Archival Media Preservation header image 2

Fixing Metadata (or Let’s Do it Right the First Time)

March 10th, 2011 · No Comments


In years of teaching visual indexing and being called in to create metadata schemas, I have seen some crazy attempts at description.

Sometimes we have been involved from the beginning developing thesauri of specialized terms for a collection, more often we are called in to fix existing records.

As I roll up my sleeves to tackle either project, I often wonder why organizations do not know more about what they want.

I come down to the same answer that permeates our profession as a whole. The majority of people do not understand the work that goes into providing quality. In our current era of fast and cheap; people have lost the quality aspect almost completely. When they can not successfully execute an accurate search in their database, then they call us to fix it. I am absolutely happy to do so, but make no mistake, I wish for that collection to have done it right the first time; rather than to have called us after hundreds of hours of wasted work. Quality becomes a feature of importance often only after a failure rather than as a preventative measure.

As I tell my classes, let’s talk about why doing it right is rarely done:

1) Illusion – “Everyone is digitizing” is akin to what your mother taught you as a child. “If everyone jumped off a bridge would you do it too?” Many Asset Management Companies sell short the highest cost of digitization which is (dun, dun, dun) linking the metadata to the record. The metadata needs to mean something.
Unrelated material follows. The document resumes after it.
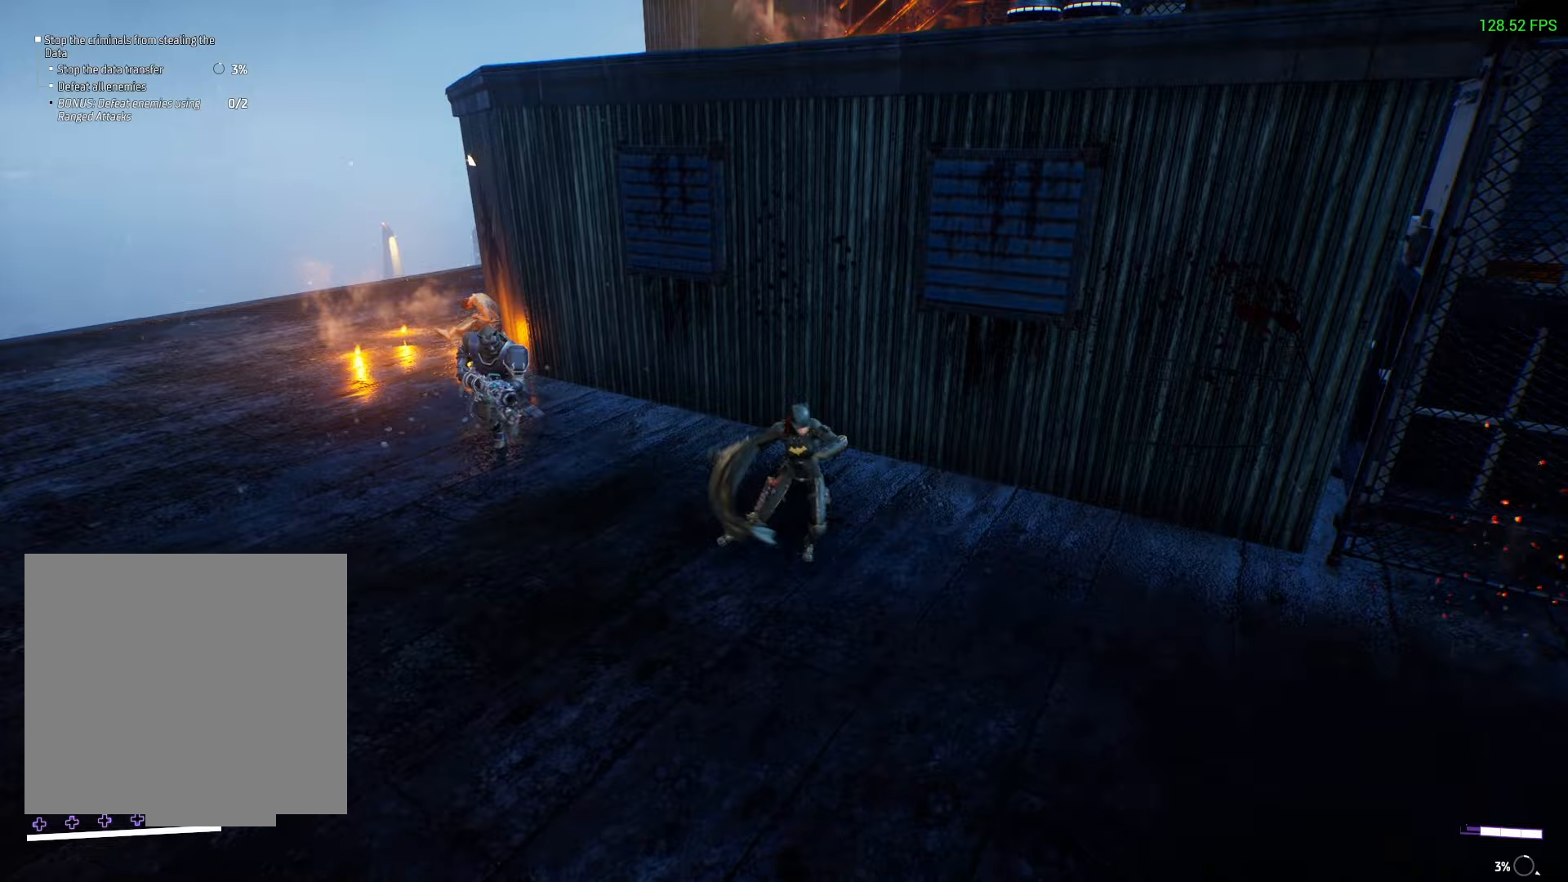
{"buttons": [], "left_stick": "center", "right_stick": "center", "events": [[33, "left_stick", "center"], [383, "right_stick", "center"]]}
I once saw a vendor selling his “automatic indexing” system. I stopped to chat with him. His product, he told me, will negate needing a human to index. As this is one of our services, I thought that I had better pay attention. He proudly told me that the video clips that he was showing me worked off of closed captioning. I was glad to know that I was not out of business. If you have ever viewed closed captioning, it is a fantastic service to those hearing impaired but it is far from error free. Aside from the many spelling errors within this due to the pressure of typing the words as a show airs (for live shows), there is no intellectual analysis of what is being said and how it relates to the visual.

If an actor said about a child, “Her temperature is 105 degrees!” Assuming the spelling was correct, that is all that the search tool would allow for. A professional indexer could include “Fevers, Childhood Illnesses, Sickness, etc”. This extra analysis would allow a successful search. Most user’s would not find that video clip by looking for “temperature” and they might not know it was a child if that is what they wanted. They would have to pull up the clips and view them. If your collection is going to stay very small, maybe this kind of quality will not matter to you.

For some, I worry that when management, tax payers or a municipality sees bulky systems with little relevance in results, they will certainly shudder at writing more checks for the system or archive.

2) Internal Pressure – “Everything needs to be digitized”
We see this pressure to digitize everything without a clear plan for prioritization. A serious needs assessment is required to be done to understand what needs to be digitized, why and what needs to be researched and described.

I have often told my students that I would rather misfile a photo negative in a physical drawer than have misinformation on a digital record. I am more likely to find it again in the drawer than in a large database.

3) Money – “Scanners are cheap, how much could it cost?”
Money is tight and people are even more apt to cut corners now. It is always cheaper and more accurate to plan something out and do it right rather than to try and fix it afterwards.

Building a business case for the step by step process of tracking assets, designing metadata, the costs of hardware/software/maintenance, training, etc. is often looked at as daunting or impossible. It is not. You have to think like a cost accountant to spell out the savings and efficiency gained. There is also often a publicity component to having an organized and highly accessible collection. This is something that needs to be built in to the value.

4) Ignorance of Computational Linguistics/Human Computer Interfaces/ Usability Studies/Search Strategies/Term Linking/(More) – “Just throw some keywords on it.”

Many times I have seen upper management wave their hands in the air as if with a magic wand and say “Just get it done.” Unfortunately, I am too old to believe in the magic wand and hard work is the only way to create a successful search tool. When I say “hard work”, I actually mean really, really hard work. Research, focus groups, linguistic analysis, understanding search tool limitations, etc. all play a part in quality design.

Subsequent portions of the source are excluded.